═══ Information provided
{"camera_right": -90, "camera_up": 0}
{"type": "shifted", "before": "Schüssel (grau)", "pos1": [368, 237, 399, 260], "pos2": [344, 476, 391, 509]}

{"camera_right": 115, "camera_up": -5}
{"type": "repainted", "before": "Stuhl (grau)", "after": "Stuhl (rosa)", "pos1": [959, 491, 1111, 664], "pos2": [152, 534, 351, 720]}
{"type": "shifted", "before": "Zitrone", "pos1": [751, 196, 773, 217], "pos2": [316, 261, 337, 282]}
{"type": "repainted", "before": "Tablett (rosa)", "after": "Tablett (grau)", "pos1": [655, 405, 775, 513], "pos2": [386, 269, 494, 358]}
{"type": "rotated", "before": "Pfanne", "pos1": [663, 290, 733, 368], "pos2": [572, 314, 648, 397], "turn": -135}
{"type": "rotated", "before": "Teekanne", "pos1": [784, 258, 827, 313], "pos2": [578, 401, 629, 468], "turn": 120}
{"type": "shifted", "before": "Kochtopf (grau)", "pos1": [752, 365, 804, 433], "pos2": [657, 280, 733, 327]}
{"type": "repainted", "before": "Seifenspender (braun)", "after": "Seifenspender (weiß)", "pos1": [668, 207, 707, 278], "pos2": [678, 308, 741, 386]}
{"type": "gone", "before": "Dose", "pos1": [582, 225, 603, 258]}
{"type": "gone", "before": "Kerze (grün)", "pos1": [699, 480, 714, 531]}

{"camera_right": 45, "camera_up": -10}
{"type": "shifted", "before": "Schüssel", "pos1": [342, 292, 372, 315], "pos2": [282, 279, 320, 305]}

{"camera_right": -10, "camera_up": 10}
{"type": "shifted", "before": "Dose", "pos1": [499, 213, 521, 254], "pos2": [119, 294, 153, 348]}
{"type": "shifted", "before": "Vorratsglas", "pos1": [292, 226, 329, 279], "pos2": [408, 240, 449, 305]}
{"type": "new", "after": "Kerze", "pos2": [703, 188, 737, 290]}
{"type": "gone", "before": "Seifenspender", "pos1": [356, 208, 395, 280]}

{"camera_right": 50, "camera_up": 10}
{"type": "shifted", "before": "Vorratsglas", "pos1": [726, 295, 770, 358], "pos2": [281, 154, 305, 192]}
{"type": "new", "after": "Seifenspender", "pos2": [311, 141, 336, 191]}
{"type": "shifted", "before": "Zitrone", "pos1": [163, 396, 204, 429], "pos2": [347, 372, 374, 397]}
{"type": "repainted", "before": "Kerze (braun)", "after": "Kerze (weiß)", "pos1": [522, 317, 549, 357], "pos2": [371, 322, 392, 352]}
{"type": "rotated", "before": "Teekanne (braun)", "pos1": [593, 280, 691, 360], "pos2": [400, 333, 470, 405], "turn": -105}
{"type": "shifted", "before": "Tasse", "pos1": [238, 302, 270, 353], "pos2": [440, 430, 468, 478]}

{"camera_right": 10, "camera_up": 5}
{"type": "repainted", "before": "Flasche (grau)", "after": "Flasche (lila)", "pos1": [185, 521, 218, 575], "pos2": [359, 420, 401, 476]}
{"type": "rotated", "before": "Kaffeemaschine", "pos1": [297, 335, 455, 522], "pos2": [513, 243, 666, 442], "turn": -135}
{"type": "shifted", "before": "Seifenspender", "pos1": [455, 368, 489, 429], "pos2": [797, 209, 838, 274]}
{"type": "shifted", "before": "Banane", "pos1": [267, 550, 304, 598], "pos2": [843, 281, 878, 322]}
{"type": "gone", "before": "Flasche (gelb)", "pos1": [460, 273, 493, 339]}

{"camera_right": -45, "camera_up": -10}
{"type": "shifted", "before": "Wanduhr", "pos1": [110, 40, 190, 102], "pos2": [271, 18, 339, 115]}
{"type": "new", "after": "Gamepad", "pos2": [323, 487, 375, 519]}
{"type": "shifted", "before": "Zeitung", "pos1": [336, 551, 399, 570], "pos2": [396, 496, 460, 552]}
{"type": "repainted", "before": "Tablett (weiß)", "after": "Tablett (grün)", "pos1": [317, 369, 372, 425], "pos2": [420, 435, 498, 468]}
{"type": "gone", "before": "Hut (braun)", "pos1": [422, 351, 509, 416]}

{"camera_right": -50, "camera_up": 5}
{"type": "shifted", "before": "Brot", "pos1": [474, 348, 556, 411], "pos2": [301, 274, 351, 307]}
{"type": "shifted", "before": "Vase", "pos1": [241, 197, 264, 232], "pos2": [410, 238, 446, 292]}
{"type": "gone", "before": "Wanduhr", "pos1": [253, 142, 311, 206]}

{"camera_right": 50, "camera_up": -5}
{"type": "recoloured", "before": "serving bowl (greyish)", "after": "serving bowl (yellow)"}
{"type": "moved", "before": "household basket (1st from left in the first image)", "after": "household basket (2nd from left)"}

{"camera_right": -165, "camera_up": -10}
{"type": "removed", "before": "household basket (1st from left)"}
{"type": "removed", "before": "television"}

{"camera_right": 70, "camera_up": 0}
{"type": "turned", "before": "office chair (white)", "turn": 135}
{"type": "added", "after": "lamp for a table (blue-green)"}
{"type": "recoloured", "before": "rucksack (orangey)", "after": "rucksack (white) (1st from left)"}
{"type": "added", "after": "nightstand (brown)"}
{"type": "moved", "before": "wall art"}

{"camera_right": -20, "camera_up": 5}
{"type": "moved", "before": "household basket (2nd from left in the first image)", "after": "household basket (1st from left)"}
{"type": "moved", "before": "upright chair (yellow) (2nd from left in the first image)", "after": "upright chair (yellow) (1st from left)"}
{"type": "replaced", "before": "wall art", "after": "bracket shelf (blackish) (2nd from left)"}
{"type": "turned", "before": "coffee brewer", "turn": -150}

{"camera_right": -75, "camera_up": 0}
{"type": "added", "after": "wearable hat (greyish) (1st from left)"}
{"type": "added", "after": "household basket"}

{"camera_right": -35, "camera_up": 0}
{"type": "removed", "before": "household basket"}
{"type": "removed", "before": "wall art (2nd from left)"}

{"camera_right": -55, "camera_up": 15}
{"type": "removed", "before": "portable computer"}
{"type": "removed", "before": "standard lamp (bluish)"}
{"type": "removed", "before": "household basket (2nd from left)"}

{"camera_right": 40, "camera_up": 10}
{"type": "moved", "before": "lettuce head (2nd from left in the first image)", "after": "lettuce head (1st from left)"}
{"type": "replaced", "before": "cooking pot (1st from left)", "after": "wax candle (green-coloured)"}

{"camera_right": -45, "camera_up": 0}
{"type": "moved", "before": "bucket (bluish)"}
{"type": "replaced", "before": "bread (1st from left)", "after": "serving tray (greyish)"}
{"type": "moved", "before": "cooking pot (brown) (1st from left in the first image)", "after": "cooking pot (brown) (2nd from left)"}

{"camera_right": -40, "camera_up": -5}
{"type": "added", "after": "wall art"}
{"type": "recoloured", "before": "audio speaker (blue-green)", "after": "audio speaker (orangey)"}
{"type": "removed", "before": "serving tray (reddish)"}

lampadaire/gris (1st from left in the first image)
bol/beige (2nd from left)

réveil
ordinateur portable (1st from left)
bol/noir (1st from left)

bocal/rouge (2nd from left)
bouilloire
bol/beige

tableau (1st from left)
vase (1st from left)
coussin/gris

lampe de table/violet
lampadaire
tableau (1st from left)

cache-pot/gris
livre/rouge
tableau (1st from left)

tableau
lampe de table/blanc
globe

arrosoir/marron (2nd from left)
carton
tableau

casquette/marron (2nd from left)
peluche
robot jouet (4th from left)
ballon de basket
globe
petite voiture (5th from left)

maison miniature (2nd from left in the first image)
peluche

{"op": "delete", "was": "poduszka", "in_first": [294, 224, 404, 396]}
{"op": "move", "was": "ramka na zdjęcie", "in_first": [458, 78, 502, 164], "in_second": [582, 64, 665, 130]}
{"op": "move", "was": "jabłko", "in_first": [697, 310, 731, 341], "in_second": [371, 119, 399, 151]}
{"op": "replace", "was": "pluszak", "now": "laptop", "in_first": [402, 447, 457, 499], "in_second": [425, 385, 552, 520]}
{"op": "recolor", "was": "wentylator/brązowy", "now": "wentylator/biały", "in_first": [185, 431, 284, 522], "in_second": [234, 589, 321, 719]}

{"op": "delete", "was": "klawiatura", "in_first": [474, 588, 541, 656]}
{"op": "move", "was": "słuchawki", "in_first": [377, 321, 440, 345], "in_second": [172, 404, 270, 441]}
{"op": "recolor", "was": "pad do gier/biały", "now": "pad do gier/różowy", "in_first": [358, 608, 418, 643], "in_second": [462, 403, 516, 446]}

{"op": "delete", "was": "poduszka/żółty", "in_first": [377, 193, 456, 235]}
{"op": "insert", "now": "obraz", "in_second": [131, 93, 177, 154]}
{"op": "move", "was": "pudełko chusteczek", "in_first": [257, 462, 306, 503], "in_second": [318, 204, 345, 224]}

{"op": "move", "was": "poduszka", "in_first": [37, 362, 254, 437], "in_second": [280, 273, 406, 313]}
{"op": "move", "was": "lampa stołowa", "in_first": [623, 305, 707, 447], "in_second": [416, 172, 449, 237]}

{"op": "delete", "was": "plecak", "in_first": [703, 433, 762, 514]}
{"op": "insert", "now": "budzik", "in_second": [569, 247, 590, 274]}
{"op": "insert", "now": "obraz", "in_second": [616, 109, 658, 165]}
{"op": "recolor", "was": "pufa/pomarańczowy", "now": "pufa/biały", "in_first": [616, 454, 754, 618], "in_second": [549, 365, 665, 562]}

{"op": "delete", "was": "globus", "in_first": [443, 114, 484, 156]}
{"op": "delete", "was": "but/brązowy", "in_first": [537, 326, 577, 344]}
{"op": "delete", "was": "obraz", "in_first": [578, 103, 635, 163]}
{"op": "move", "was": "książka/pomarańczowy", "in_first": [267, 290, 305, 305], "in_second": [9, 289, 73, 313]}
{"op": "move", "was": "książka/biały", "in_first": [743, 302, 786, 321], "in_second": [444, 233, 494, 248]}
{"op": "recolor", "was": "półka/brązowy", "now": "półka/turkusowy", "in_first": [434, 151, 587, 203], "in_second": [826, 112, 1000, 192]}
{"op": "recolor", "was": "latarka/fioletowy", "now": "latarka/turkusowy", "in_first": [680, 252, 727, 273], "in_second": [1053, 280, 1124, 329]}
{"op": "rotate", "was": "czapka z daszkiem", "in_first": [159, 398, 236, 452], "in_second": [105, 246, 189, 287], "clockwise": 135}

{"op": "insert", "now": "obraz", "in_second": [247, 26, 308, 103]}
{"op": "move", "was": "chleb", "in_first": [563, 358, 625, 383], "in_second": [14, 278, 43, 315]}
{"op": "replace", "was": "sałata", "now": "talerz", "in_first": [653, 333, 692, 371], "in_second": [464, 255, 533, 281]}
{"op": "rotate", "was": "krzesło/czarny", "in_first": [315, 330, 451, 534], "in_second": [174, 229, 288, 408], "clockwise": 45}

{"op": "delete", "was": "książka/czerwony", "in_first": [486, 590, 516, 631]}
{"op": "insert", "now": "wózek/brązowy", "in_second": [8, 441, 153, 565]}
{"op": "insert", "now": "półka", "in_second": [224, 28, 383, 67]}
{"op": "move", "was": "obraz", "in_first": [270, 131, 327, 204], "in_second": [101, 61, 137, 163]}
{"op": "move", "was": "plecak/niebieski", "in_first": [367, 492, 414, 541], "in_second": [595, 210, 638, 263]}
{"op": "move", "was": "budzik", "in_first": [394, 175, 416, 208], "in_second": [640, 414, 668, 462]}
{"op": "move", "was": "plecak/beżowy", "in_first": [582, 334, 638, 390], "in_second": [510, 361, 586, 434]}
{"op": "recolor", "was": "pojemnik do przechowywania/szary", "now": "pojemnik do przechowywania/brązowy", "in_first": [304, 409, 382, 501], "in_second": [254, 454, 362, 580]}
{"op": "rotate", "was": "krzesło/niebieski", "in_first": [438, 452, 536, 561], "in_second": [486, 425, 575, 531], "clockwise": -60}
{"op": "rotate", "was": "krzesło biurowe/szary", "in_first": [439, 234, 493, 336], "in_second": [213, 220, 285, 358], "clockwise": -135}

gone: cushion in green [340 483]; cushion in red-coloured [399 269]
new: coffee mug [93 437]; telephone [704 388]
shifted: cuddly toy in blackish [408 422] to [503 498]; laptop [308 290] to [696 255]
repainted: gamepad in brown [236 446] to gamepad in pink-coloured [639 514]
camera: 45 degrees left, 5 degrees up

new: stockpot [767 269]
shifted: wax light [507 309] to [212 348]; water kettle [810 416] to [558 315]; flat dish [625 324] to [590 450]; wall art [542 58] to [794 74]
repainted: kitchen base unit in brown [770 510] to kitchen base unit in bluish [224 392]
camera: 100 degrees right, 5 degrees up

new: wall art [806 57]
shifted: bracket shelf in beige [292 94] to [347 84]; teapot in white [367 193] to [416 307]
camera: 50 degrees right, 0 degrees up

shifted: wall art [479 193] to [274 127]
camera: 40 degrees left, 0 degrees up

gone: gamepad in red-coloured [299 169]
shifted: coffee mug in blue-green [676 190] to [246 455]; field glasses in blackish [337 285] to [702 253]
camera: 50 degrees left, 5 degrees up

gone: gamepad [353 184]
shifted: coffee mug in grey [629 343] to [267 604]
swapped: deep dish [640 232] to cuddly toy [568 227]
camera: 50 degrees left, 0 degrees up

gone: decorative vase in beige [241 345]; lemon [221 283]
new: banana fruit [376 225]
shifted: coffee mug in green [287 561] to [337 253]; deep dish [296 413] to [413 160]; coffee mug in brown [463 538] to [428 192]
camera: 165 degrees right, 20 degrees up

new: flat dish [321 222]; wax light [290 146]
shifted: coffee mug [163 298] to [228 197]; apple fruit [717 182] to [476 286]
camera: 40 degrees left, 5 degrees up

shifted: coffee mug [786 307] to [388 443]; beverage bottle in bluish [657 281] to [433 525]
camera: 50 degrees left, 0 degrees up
══════
• [Task goal] Using the material above, gather every line that includes "laptop".

• [Exercise output]
{"op": "replace", "was": "pluszak", "now": "laptop", "in_first": [402, 447, 457, 499], "in_second": [425, 385, 552, 520]}
shifted: cuddly toy in blackish [408 422] to [503 498]; laptop [308 290] to [696 255]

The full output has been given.